Sus ojos, oscuros como un abismo, se posaron en mí. Sentí cómo mi cuerpo se congelaba bajo su mirada, atrapada en un hechizo que no podía romper.

—¿Le molesta si le hablo? —preguntó, su tono tan calmado como intrigante.

Intenté procesar sus palabras, pero me perdí en la intensidad de sus ojos, en ese destello peculiar que parecía esconder secretos. Era algo... fascinante. Mientras esperaba mi respuesta, me atreví a observarlo con más detalle, como si mi curiosidad fuera más fuerte que mi desconcierto.

Su piel, pálida como porcelana, contrastaba con sus labios rosados, que brillaban con una suavidad casi irreal. Su atuendo era impecable: pantalones negros, una camisa blanca con las mangas dobladas hasta los codos, y un chaleco negro que albergaba un pequeño reloj de bolsillo, cuya cadena relucía con un aire de lujo discreto.

El aroma de su perfume me envolvió cuando se acercó, un olor embriagador que parecía diseñado para desarmar cualquier resistencia.

—¿Estás bien? —inquirió, su voz rompiendo el silencio con una mezcla de preocupación y curiosidad.

Por segunda vez, me tomó por sorpresa. Había esperado que se marchara tras mi falta de respuesta, pero ahí estaba, firme en su lugar. Así que, finalmente, respondí:

—Claro, sólo que no esperaba hablar con un desconocido hoy.

Él sonrió, y su gesto fue una mezcla perfecta de dulzura y timidez, como si en esa sonrisa se escondiera un enigma que solo el tiempo podría desvelar.

—Permíteme presentarme. Soy Bastian, un placer conocerte.

Tomó mi mano con delicadeza y depositó un beso suave sobre ella. Algo en ese gesto me desarmó por completo; el nerviosismo me atrapó, robándome las palabras. Él, sin embargo, esperó con una paciencia que me pareció infinita, dándome espacio para encontrar mi voz.

—Mariella Collins —logré decir, aunque mi voz temblaba.

Sus ojos se abrieron ligeramente al escuchar mi apellido, reflejando una sorpresa que no intentó ocultar.

—Una de las grandes Collins, ya veo.

Sonreí, sin saber muy bien cómo responder. Era una sonrisa genuina, algo que hacía tiempo no me salía de forma natural.

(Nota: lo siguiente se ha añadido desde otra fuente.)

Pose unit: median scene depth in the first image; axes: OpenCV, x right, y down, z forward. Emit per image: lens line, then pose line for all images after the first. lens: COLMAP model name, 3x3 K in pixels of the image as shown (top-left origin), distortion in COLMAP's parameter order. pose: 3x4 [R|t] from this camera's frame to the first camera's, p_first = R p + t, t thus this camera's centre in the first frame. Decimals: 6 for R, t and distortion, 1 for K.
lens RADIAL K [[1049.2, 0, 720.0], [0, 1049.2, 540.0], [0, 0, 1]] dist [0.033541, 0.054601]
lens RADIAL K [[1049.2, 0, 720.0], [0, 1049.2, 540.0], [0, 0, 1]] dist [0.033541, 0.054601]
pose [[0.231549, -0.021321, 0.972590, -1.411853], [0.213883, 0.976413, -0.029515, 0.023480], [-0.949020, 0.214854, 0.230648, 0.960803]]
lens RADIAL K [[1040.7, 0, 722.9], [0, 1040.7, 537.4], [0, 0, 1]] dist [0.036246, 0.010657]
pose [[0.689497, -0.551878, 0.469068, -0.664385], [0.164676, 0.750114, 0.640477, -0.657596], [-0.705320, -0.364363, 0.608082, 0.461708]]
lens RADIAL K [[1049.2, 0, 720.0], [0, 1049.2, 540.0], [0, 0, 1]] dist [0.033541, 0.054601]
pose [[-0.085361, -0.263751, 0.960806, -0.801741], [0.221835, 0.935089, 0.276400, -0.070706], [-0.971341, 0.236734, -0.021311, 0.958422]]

Creo que él lo notó.

—Parece que has tenido días difíciles, aunque espero estar equivocado.

Suspiré, dejando escapar un poco de la carga que llevaba encima.

—Para mi desgracia, no te equivocas. Pero solo han sido un par de noches sin dormir. Estoy bien.

No dijo nada más, y yo tampoco. Nos quedamos mirándonos, atrapados en un silencio que no necesitaba palabras. Cuando dio un paso más hacia mí, me di cuenta de lo cerca que estaba. 

Su mano se posó suavemente sobre la mía, y mi respiración se volvió un caos. Sentí el corazón en la garganta cuando vi que estaba a punto de hablar.

Entonces, el señor Gasper regresó. Como un reflejo, aparté mi mano y rompí el contacto.